Monday, January 19, 2015

Evil Storytellers From Finland

Pasi Ilmari Jääskeläinen, The Rabbit Back Literature Society

Children's author Laura White has become Rabbit Back, Finland's most famous recluse, a veritable Far Northern Greta Garbo. Every member of her renowned Literature Society has become famous for nigh-magical writing, but she hasn't accepted any new members in thirty years. When mousy schoolteacher Ella Milana catches Laura's eye, that precedent changes. Then Laura disappears. Curious, headstrong Ella finds herself an orphan among Laura’s disciples, and resolves to discover the Literature Society’s carefully buried secrets.

Jääskeläinen's publishers have slapped the "fantasy" label on this, apparently his first novel translated into English. But that's a marketing contrivance. His storytelling approach more resembles the bastard offspring of Shirley Jackson and Jorge Luis Borges. Between his languorous pace, nonlinear timeline, and intense character focus, Jääskeläinen creates what Franco-Romanian critic Tzvetan Todorov called “the fantastic”—that liminal space between dreams and waking, where reality doesn’t constrain possibility, and human illusions of control break down.

Ella gets adopted into Laura White’s Rabbit Back Literature Society shortly after her father’s death. But before Ella’s tutelage begins, Laura literally vanishes on a wisp of snow, leaving Ella orphaned a second time. (Jääskeläinen’s symbolism is pervasive, and often unsubtle.) Ella coaxes Literature Society members to divulge their stories, a process they call “spilling.” Slowly, they spill one secret even they’ve mostly forgotten: they previously had another member, a boy genius who died young.

Much of Jääskeläinen’s novel deals with how Laura White turned young disciples into genuine writers. Since Laura vanishes before Ella’s real training begins, Ella must become her own teacher, assembling her apprenticeship piecemeal from other Literature Society members. This proves taxing, since members have essentially stopped talking to one another.She uncovers less a Platonic artistic ideal than a band of intellectually profound, emotionally stunted man-children, bound together by a cerebral form of Stockholm Syndrome.

Pasi Ilmari Jääskeläinen
Laura White (or Pasi Ilmari Jääskeläinen?) evidently doesn't believe in writers "creating" narratives. Rather than invention, Laura sees art as a process of stripping away learned pretenses. Writers are fundamentally antisocial, because they trade in truth, divorced altogether from sentiment. Literature Society members mine each other for stories, a process Jääskeläinen tacitly likens to cannibalism. Artists wring truth from themselves and one another, slowly, painfully, with all the grace and prettiness of a back-alley appendectomy.

Members of the Rabbit Back Literature Society are all talked out. They’ve only created globe-spanning art by consuming each other’s stories, and they find themselves so depleted, they’ve retreated into near-complete isolation. Ella provides fresh meat, not only a source of her own stories, but new questions that force members to retell old stories in new ways. Vampire-like, they start consuming Ella, but she has only one overwhelming quest, to find the enigmatic boy genius.

Most of this book consists of characters telling one another stories. Ella teases out confessions buried so deeply within her new colleagues, even they’ve forgotten the unvarnished truth. Picking facts from the prettified narratives they’ve created to excuse themselves, to themselves, proves grimly difficult. In return, Ella’s colleagues demand stories from her, stories that require her to examine herself in ways she’s never previously attempted. Ella learns the easiest person to lie to is herself.

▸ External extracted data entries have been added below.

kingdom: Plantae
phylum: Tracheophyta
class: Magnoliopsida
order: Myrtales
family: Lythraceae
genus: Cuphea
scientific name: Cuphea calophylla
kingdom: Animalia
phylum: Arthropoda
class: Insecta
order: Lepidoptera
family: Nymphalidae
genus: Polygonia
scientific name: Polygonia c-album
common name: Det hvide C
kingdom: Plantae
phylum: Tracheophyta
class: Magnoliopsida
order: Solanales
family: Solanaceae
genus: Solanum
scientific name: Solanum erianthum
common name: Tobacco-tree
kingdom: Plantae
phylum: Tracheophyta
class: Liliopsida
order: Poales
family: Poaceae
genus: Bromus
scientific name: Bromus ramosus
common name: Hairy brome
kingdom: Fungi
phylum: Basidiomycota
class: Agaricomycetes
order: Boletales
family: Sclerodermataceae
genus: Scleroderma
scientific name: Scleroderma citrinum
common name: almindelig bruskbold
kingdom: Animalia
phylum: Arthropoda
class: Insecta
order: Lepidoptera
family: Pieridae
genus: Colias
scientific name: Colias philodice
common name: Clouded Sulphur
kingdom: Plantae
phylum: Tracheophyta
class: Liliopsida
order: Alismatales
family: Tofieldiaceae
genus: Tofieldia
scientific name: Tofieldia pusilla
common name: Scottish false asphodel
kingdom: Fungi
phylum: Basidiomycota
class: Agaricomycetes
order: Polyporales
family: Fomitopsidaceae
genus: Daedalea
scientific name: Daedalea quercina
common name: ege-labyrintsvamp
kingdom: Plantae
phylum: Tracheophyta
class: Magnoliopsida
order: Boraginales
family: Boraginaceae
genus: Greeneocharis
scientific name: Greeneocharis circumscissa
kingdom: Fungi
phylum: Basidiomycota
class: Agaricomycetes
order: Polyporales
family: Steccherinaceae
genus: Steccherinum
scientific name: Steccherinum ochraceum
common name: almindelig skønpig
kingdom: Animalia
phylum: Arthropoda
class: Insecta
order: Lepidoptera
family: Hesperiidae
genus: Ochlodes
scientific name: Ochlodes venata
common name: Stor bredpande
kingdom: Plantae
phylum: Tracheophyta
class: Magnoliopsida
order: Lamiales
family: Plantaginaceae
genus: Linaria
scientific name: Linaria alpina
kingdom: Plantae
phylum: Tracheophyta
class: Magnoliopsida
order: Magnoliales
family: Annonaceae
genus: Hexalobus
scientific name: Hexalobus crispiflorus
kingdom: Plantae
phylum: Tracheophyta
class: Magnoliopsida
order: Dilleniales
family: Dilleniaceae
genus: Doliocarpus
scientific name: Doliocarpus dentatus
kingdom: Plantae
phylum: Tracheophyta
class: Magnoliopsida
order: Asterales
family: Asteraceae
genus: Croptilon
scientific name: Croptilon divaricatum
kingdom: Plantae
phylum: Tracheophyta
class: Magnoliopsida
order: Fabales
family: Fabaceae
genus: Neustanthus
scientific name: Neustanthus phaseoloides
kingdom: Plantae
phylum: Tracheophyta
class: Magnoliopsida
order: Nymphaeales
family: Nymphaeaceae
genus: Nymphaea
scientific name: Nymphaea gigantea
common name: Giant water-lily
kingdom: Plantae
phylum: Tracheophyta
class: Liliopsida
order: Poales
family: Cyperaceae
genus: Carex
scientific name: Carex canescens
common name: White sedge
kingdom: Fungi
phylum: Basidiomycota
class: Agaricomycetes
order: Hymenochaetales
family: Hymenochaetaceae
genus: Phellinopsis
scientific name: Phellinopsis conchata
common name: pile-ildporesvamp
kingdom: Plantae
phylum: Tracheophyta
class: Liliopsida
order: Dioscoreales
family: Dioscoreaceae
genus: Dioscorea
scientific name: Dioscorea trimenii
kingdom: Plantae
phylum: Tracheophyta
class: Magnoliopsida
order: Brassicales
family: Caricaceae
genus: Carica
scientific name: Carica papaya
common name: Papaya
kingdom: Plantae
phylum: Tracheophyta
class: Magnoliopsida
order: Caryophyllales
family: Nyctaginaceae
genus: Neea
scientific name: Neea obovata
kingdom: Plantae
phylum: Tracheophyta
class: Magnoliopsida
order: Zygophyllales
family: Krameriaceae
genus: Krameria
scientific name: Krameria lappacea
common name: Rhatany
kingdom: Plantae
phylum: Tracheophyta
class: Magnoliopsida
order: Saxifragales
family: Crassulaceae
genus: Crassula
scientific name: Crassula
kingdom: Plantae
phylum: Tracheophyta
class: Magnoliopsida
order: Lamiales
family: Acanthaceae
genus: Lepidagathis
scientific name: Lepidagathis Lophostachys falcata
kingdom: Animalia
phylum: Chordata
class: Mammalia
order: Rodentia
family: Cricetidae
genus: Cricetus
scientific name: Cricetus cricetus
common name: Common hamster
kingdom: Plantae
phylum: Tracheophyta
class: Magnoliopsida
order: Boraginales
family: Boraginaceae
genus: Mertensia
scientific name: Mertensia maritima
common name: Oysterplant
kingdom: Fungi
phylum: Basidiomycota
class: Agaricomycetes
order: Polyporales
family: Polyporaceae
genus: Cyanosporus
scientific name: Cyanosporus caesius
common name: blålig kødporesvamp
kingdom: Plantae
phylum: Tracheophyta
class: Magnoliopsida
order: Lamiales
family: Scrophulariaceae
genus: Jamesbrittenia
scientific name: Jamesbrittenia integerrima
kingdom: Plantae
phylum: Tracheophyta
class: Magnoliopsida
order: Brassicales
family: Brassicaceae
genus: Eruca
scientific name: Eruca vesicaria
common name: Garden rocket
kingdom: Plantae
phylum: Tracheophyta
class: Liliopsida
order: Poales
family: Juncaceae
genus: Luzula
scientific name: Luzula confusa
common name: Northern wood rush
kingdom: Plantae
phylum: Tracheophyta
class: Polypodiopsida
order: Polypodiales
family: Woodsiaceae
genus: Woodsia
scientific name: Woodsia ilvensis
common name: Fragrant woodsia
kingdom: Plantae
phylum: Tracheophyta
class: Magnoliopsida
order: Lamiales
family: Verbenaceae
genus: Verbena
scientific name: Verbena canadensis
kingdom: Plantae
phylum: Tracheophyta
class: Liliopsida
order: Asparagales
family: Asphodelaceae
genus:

Words create reality. That’s Jääskeläinen’s thesis throughout this book. Literature Society members create transcendent art from words, which others receive, and are transformed. But they keep words away from other areas. They’ve so thoroughly erased the boy genius’s name from shared memory that he’s essentially vanished from history. But reality needs stories, so when Literature Society members stop telling new ones (nearly all have lapsed into undeclared retirement), local library books, virus-like, start rearranging themselves.

Ella, a literature scholar who started creative writing only late (like Jääskeläinen), discovers a vein of terrible abuse beneath her sometime literary heroes. These authors create art only by damaging themselves, and one another. After catching one mistreating another with apparent sadistic glee, Ella realizes: "Maybe that's what happened when people became writers and knew each other so well that there was no need to speak anymore. Authentic communication was quickly replaced by written drama."

This is a difficult book, populated with sharp-toothed antiheroes, frequently digressing into long, talky detours, with a cynical, almost demonic view of human creativity. It’s also dreamlike, thoughtful, and humane, with frequent flashes of unexpected humor. It straddles the line between popular novel and Platonic dialogue, driven less by events than Jääskeläinen’s rich, ever-evolving ideas. It demands readers as committed and thoughtful as itself. Not everyone will like it. But it offers plenty to love.